Anyway. If Twelve Rules for Life was a gateway drug, this book is pure smack. It’s a very dense book, and there are so many single paragraphs that could be discussed in lengthy essays, making it impossible to do justice to the entire book.

In one of the chapters, Jordan Peterson has a beautiful bit about the role of artists:

“Artists are the people who stand on the frontier of the transformation of the unknown into knowledge”.

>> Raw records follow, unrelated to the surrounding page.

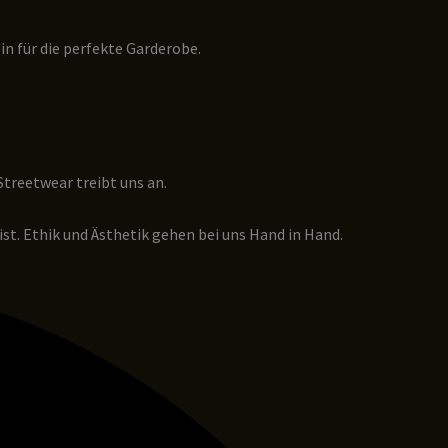
 für die perfekte Garderobe.
Streetwear treibt uns an.
ist. Ethik und Ästhetik gehen bei uns Hand in Hand.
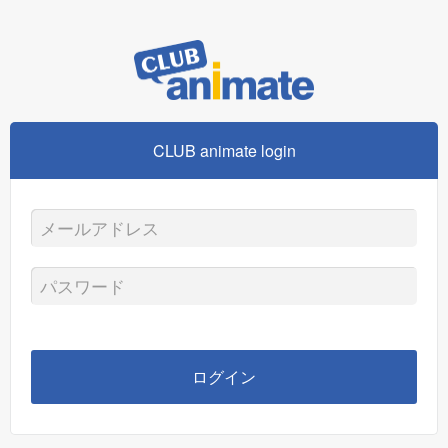
CLUB animate login
メ
ー
パ
ル
ス
ア
ワ
ログイン
ド
ー
レ
ド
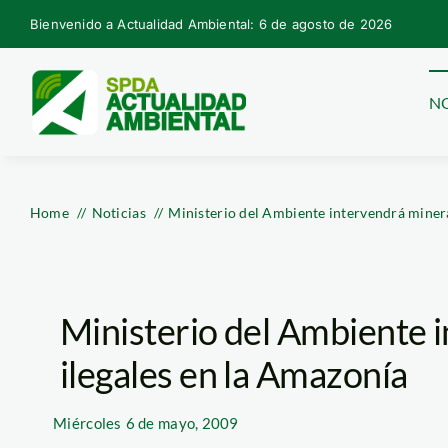
Skip
Bienvenido a Actualidad Ambiental: 6 de agosto de 2026
to
content
NO
Home
Noticias
Ministerio del Ambiente intervendrá minera
Ministerio del Ambiente 
ilegales en la Amazonía
Miércoles
6 de mayo, 2009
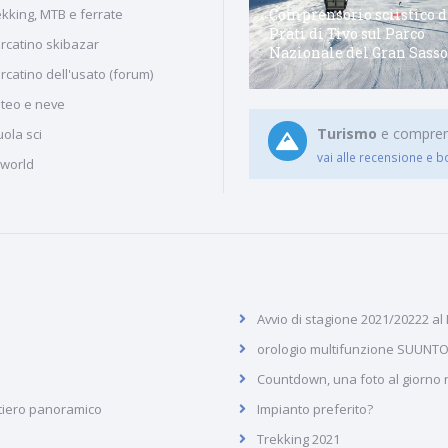
Buffaure - Ciampac (Alba di
Comprensorio sciistico d
ekking, MTB e ferrate
Canazei - Pozza di Fassa) in
Prati di Tivo sul Parco
rcatino skibazar
Val di Fassa
Nazionale del Gran Sasso
rcatino dell'usato (forum)
teo e neve
Turismo
e comprenso
ola sci
vai alle recensione e b
iworld
Avvio di stagione 2021/20222 al
orologio multifunzione SUUNTO
Countdown, una foto al giorno ne
tiero panoramico
Impianto preferito?
Trekking 2021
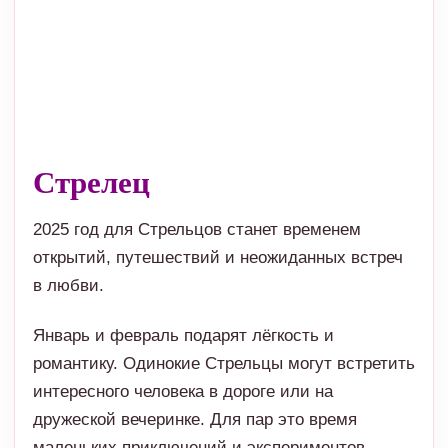
Стрелец
2025 год для Стрельцов станет временем
открытий, путешествий и неожиданных встреч
в любви.
Январь и февраль подарят лёгкость и
романтику. Одинокие Стрельцы могут встретить
интересного человека в дороге или на
дружеской вечеринке. Для пар это время
маленьких приключений и экспериментов.
С марта по май звёзды советуют быть
внимательнее к чувствам партнёра. Возможны
недопонимания, но при доверии всё легко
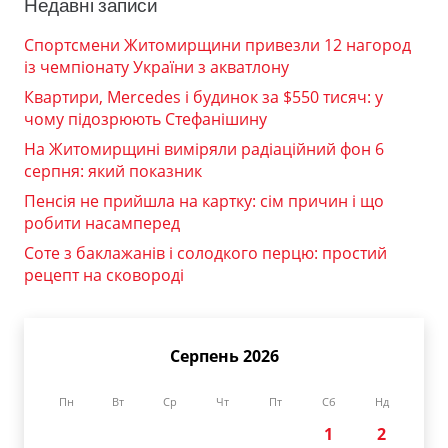
Недавні записи
Спортсмени Житомирщини привезли 12 нагород
із чемпіонату України з акватлону
Квартири, Mercedes і будинок за $550 тисяч: у
чому підозрюють Стефанішину
На Житомирщині виміряли радіаційний фон 6
серпня: який показник
Пенсія не прийшла на картку: сім причин і що
робити насамперед
Соте з баклажанів і солодкого перцю: простий
рецепт на сковороді
Серпень 2026
Пн
Вт
Ср
Чт
Пт
Сб
Нд
1
2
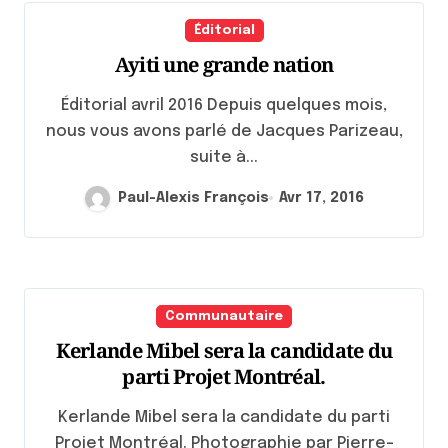
Éditorial
Ayiti une grande nation
Éditorial avril 2016 Depuis quelques mois,
nous vous avons parlé de Jacques Parizeau,
suite à...
Paul-Alexis François
Avr 17, 2016
Communautaire
Kerlande Mibel sera la candidate du
parti Projet Montréal.
Kerlande Mibel sera la candidate du parti
Projet Montréal. Photographie par Pierre-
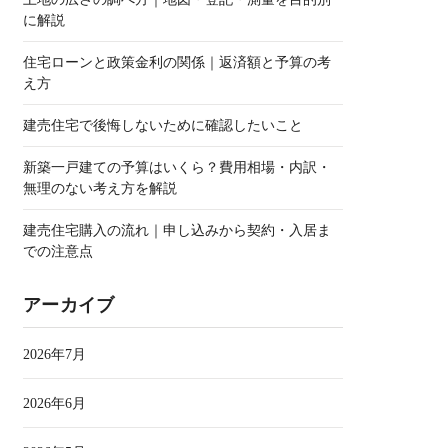
に解説
住宅ローンと政策金利の関係｜返済額と予算の考
え方
建売住宅で後悔しないために確認したいこと
新築一戸建ての予算はいくら？費用相場・内訳・
無理のない考え方を解説
建売住宅購入の流れ｜申し込みから契約・入居ま
での注意点
アーカイブ
2026年7月
2026年6月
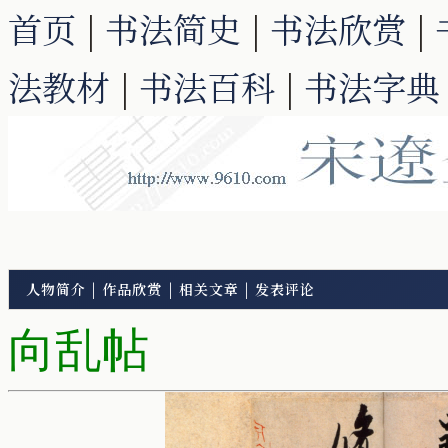
首页
|
书法简史
|
书法欣赏
|
法教材
|
书法百科
|
书法字典
人物简介
|
作品欣赏
|
相关文章
|
发表评论
向乱帖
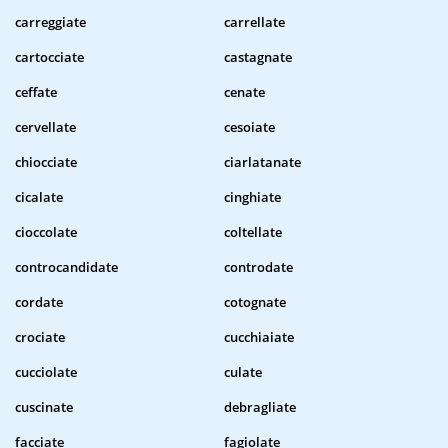
carreggiate
carrellate
cartocciate
castagnate
ceffate
cenate
cervellate
cesoiate
chiocciate
ciarlatanate
cicalate
cinghiate
cioccolate
coltellate
controcandidate
controdate
cordate
cotognate
crociate
cucchiaiate
cucciolate
culate
cuscinate
debragliate
facciate
fagiolate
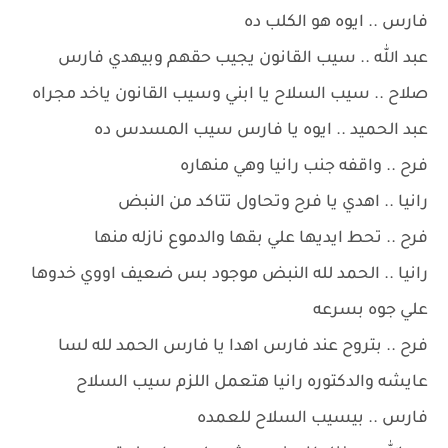
فارس .. ايوه هو الكلب ده
عبد الله .. سيب القانون يجيب حقهم وبيهدي فارس
صلاح .. سيب السلاح يا ابني وسيب القانون ياخد مجراه
عبد الحميد .. ايوه يا فارس سيب المسدس ده
فرح .. واقفه جنب رانيا وهي منهاره
رانيا .. اهدي يا فرح وتحاول تتاكد من النبض
فرح .. تحط ايديها علي بقها والدموع نازله منها
رانيا .. الحمد لله النبض موجود بس ضعيف اووي خدوها
علي جوه بسرعه
فرح .. بتروح عند فارس اهدا يا فارس الحمد لله لسا
عايشه والدكتوره رانيا هتعمل اللزم سيب السلاح
فارس .. بيسيب السلاح للعمده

He says it’s a dangerous place to be, because by being there, artists risk “falling fully into the chaos” instead of transforming it, but that artists have always been there and that it is their role to play. They don’t fully understand what they are doing, they express themselves intuitively, in dance or music or art. It reminds me of GK Chesterton’s words:
“The poet only asks to get his head into the heavens. It is the logician who seeks to get the heavens into his head. And it is his head that splits.”

It seems Jordan Peterson is not an artist himself but quite the opposite; his job is to express that which is unexpressed, to make conscious that which lurks in the unconscious and to understand that which the artist may not even understand about his own art. As he himself starts his final chapter: “I have been searching for decades for certainty.” His head may not have split in the Chestertonian sense, but that search for certainty can drive anyone crazy. At the same time – his ideals seem to align with those of the artist: like a poet’s soul in a logician’s mind. The title of the concluding chapter is: “Be grateful in spite of your suffering.” Serious advice from someone who’s come back from hell.